Так и есть. Моя ложечка звякнула о блюдце.

– Я вижу, вы с Дерюжиным неразлейвода.

– Он сделает это не ради меня, а ради нас. Ради тебя тоже.

– Тогда я сам попрошу его.

– Саш, лучше я. Мне ведь придется объяснять ему, как найти и открыть тайник.

Я колебался, но лучшего решения не было, а сам я уже опаздывал на утренний осмотр в госпитале.

– Ладно, не откладывайте. И ни в коем случае не обсуждайте это по телефону.

Она кивнула:

– Что ты меня учишь? Кто твой самый лучший помощник и опора?

Уже поднимаясь со стула, я спросил:

– А как ты вчера добралась до дома? Тебя кто-нибудь подвез?

Она замялась на долю секунды, потом отвела глаза:

– Нет, ты что? Я бы ни за что не села в одну машину ни с одним из той компании. Кто-то из них отравил Додиньи, кто-то подбросил пистолет. Нет уж.

Как именно Елена попала домой, она так и не уточнила. Неприятная догадка занозой сидела во мне, но я еще вчера поклялся не кормить своих демонов. Смахнул прядь со лба, словно подозрения можно было отмести вместе с волосами, и небрежно поинтересовался:

– Ты из города сразу домой?

– Не сразу. У меня там еще встреча.

Тоже мне, опора. Эту опору саму надо было постоянно поддерживать обеими руками, чтобы вместе с ней не рухнуть. Почему она прямо не сказала, с кем собирается встретиться? Но она промолчала, а я не стал спрашивать.

Я взглянул на часы:

– Мне пора бежать. Будьте осторожны, обращайте внимание на всех подозрительных, постарайтесь заметить, не следят ли за вами. До вечера.
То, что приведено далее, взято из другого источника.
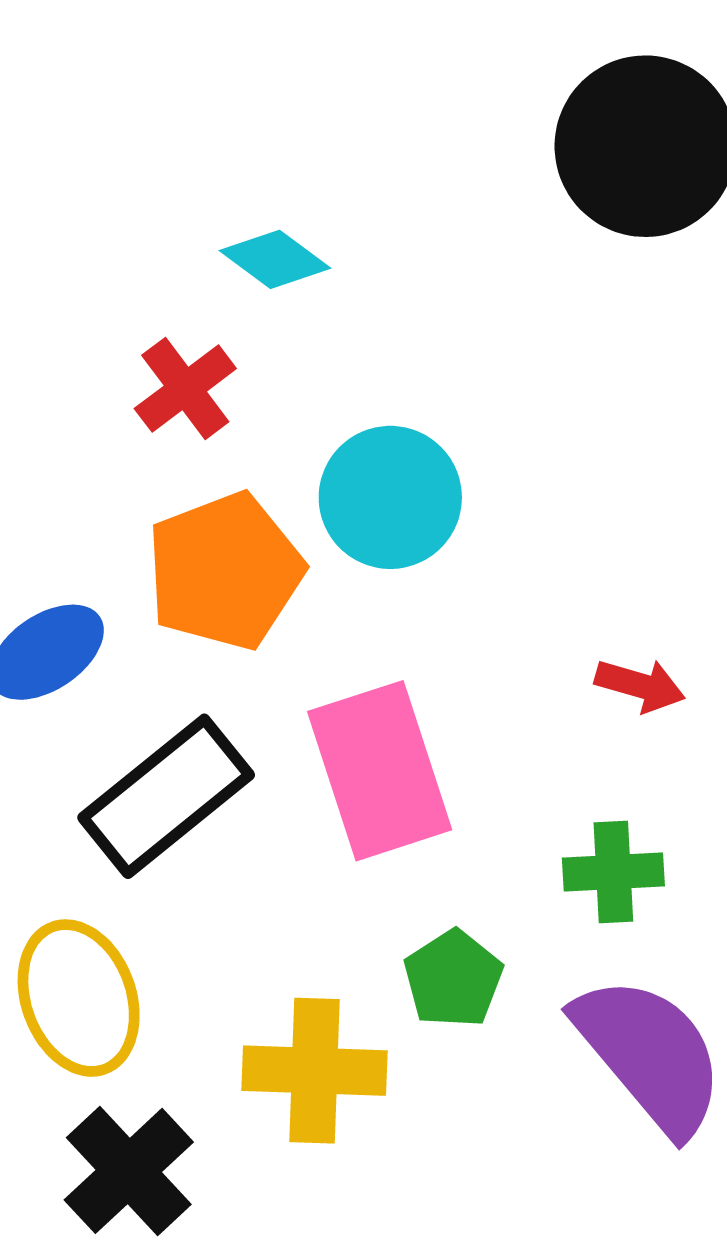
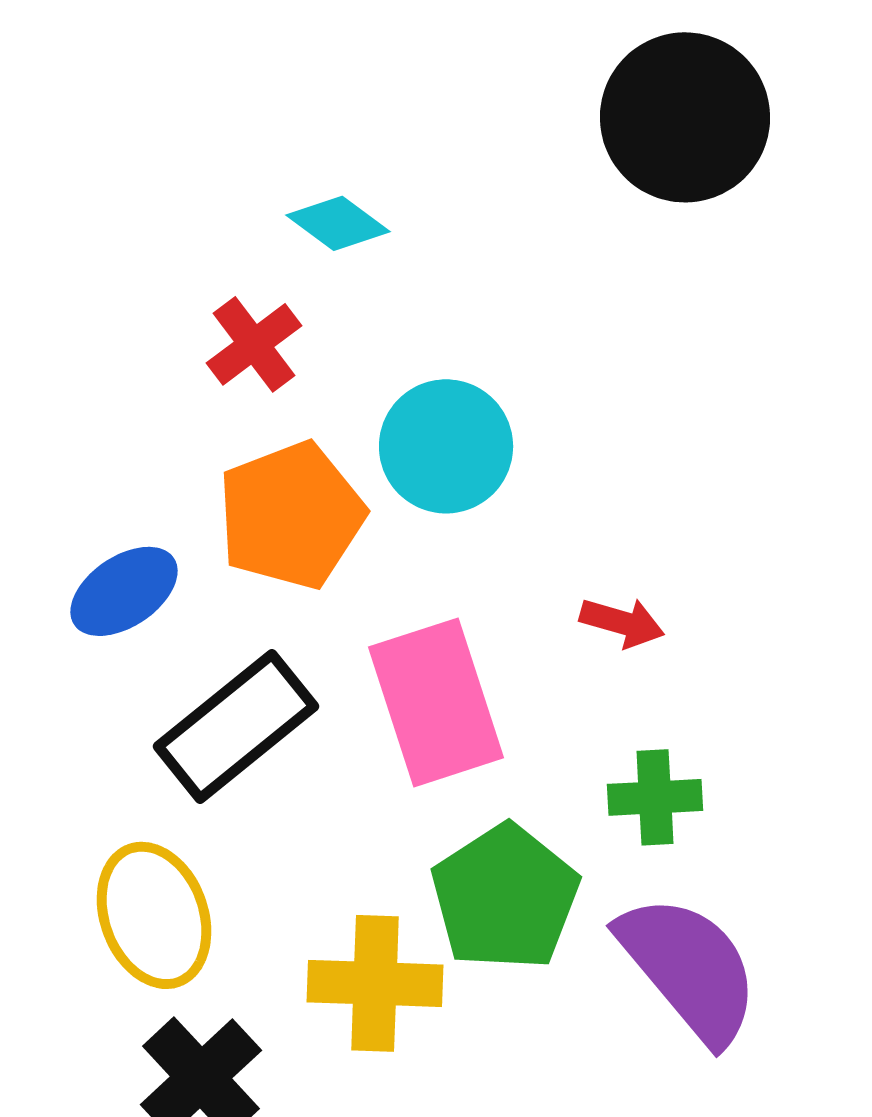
red arrow: (640, 685) -> (622, 622), moved
green pentagon: (453, 979) -> (505, 897), size x1.6

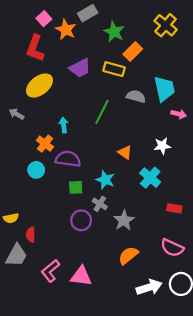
Мы оба в этих отношениях потеряли равновесие. То, что раньше было для нас естественно и просто, как пройти по лежащему на траве бревну, теперь стало трудно и опасно, как пройти по канату, натянутому на высоте Эйфелевой башни. Оба изо всех сил делали вид, что все в порядке, но наш семейный мир шатался от каждого слова, поступка, взгляда или мысли. Наш союз становился неустойчивее двуногой табуретки.

Метро, как всегда, способствовало предаванию размышлениям. Что-то было в мерном покачивании вагона, бликах тусклого света, пассажирах, погруженных в собственные мысли или утренние газеты, что позволяло отложить саднящую тревогу и сосредоточиться на расследовании, запутывающемся быстрее клубка в кошачьих лапках.

Итак, пистолет убийца подкинул после того, как я скинул пиджак, иначе я почувствовал бы вес оружия: как-никак браунинг весит полкило. А скинул я пиджак, когда Додиньи уже катался по полу. В таком состоянии он точно ничего не мог подкинуть, и весьма сомнительно, чтобы он доверился Марго, они до вчерашнего дня даже не были лично знакомы. И другого близкого друга среди присутствовавших у Додиньи не имелось. А кто еще, кроме убийцы, стал бы подбрасывать улику? Неужели убийца все же не он? Тогда кто?